**** Data for this exercise ****

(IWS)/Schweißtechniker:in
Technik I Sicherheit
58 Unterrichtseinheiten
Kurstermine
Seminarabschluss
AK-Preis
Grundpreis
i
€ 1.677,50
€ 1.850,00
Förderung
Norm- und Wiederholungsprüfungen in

****

Activity
Whatever appears in the data above is to be set down exactly.

Expected answer
(IWS)/Schweißtechniker:in
Technik I Sicherheit
58 Unterrichtseinheiten
Kurstermine
Seminarabschluss
AK-Preis
Grundpreis
i
€ 1.677,50
€ 1.850,00
Förderung
Norm- und Wiederholungsprüfungen in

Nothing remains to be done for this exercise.